Why, well it has the most motivational reward mechanism known, going beyond (even) badges: the ability after completing the piece of learning to get on with the job….- i.e get the thing to work, help the customer, make the spread-sheet macro function….!

But first a word about “badges”

The recent interest in “badges” as a new mechanism to record and reward training….(is it bye bye e-portfolio?) and being actively supported by the Mozilla Foundation and the recent Innovate UK call for proposals illustrates this growing interest, to quote:

A growing community of educators, institutions, and employers are coalescing around the Open Badges Infrastructure – an initiative of the Mozilla Foundation – to create an open standards-based system for issuing and displaying badges such that badge systems of the world can be portable and interoperable. This allows for badges to work at an ecosystem level, where earners can collect credentials across issuers and share them with multiple stakeholders.”

Badges will come to play an important role in the learning world, and with the advent of open learning environments…MOOCs and more – (the opportunity to learn in many different ways and at different times) keeping and recording what is learnt, and any assessment of skills and competences will become more and more important, and badges are certainly a means of public recognition that e-portfolios are not. Wearing our virtual recognition of skills acquisition is an important incentive.
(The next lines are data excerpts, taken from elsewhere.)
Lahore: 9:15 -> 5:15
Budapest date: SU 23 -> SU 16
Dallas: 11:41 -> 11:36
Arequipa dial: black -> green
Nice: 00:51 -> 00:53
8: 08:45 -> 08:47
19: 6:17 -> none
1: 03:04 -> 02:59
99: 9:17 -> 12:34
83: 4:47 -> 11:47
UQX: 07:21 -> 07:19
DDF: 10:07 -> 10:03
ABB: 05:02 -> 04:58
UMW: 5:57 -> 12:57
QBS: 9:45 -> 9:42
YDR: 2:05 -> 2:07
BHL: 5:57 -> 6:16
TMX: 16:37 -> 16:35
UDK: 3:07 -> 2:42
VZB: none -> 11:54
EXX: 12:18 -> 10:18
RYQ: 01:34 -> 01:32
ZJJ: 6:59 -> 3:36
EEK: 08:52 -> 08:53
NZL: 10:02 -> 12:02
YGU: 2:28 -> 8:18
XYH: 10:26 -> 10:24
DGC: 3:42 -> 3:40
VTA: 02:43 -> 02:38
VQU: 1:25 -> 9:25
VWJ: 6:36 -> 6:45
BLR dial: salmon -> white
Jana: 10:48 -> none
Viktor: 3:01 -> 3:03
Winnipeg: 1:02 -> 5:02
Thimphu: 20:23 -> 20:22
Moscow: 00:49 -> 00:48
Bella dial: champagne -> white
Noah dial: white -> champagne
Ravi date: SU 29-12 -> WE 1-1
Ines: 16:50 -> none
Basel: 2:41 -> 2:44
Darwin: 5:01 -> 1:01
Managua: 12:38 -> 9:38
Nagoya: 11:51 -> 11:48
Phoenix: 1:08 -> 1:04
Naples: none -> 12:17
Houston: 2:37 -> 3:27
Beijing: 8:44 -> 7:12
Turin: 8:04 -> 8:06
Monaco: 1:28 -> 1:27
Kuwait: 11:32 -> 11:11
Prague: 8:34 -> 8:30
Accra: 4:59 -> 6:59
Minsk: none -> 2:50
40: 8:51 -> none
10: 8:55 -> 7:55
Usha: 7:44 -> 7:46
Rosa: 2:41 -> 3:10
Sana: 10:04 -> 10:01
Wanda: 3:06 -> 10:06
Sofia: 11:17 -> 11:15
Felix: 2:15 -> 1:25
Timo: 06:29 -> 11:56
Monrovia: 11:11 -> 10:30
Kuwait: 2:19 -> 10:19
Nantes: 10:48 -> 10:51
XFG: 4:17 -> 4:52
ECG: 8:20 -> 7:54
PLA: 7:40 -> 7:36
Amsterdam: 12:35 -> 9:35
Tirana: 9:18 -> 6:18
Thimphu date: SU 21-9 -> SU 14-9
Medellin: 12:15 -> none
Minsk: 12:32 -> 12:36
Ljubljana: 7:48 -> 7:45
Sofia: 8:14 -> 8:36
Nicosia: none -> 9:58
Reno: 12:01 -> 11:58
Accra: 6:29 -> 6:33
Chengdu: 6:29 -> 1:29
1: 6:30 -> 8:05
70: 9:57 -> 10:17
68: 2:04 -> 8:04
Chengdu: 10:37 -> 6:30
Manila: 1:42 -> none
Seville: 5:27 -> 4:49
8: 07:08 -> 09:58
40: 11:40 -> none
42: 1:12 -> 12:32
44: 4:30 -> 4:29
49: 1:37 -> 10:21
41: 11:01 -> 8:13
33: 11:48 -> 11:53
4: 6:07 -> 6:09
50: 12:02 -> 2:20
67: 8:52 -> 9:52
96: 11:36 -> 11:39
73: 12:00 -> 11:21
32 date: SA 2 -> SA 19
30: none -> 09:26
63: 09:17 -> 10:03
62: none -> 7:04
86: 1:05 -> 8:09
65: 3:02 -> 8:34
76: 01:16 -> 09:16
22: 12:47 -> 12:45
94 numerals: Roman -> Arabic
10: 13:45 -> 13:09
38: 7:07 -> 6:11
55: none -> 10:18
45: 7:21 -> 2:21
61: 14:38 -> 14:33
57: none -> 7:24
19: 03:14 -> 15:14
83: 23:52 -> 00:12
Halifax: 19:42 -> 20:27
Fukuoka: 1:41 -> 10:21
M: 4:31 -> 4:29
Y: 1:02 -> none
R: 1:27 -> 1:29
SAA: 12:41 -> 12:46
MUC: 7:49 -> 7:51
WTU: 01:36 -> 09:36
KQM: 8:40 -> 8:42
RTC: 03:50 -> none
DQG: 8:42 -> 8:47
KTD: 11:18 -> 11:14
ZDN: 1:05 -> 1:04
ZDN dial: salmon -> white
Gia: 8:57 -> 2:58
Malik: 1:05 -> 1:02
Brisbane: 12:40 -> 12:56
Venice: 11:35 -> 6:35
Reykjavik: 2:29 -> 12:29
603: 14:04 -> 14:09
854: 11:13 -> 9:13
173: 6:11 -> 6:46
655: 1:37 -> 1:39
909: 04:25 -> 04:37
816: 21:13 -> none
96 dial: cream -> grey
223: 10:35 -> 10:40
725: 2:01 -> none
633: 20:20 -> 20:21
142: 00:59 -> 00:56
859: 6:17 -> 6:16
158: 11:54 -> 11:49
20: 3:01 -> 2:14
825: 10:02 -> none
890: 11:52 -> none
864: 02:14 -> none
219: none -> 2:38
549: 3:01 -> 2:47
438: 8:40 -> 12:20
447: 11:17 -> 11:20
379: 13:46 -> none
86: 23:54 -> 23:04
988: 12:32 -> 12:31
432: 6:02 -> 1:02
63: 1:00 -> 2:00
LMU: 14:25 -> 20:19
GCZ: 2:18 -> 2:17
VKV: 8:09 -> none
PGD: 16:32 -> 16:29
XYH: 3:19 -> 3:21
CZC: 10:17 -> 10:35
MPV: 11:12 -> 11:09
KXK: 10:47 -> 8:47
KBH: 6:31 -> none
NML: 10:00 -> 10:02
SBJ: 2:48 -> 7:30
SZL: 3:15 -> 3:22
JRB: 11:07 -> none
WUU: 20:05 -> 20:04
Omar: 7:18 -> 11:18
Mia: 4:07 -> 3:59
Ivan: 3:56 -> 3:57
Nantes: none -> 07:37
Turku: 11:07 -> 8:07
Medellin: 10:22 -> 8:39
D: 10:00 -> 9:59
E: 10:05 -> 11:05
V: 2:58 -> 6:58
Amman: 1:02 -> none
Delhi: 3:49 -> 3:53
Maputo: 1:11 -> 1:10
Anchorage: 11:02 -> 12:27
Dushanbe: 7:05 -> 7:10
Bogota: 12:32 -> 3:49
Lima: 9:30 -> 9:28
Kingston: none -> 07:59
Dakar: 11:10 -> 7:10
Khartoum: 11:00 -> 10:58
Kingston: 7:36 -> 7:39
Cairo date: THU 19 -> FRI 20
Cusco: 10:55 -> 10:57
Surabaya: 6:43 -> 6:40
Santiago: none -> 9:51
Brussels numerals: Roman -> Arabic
Instructional design, or good instructional design has always formed the core premise of learning and in particular e-learning. The need for good instructional design will not go away completely, (this should be particularly true of compliance led training, where the organisation requires more than a tick in the box, but a real behavioural change….take note ye banks!).

However, we must ask will a learner put up with poor designed learning if the opportunity for a badge of completion is there at the end of the course? Well maybe, and almost certainly if combined with content that is compelling enough.

This argument is developed by Dan and Ken Cooper who argue learners will put up with no instructional design if the content is compelling enough!

“Compelling content trumps all instructional design decisions. In fact if the content is important enough, people learn even when there is no instructional design.”

They go on “it’s easy to get people to take training. Just communicate how it will directly help people deal with their problems, save them time and effort, make them money or further their career.” *

So the new driver to achieve learner engagement will be compelling content (instructional design almost an optional extra in many cases ) and badges to incentivise, record and reward completion.

*J4 learning: How to Create Training that works in the Digital Age.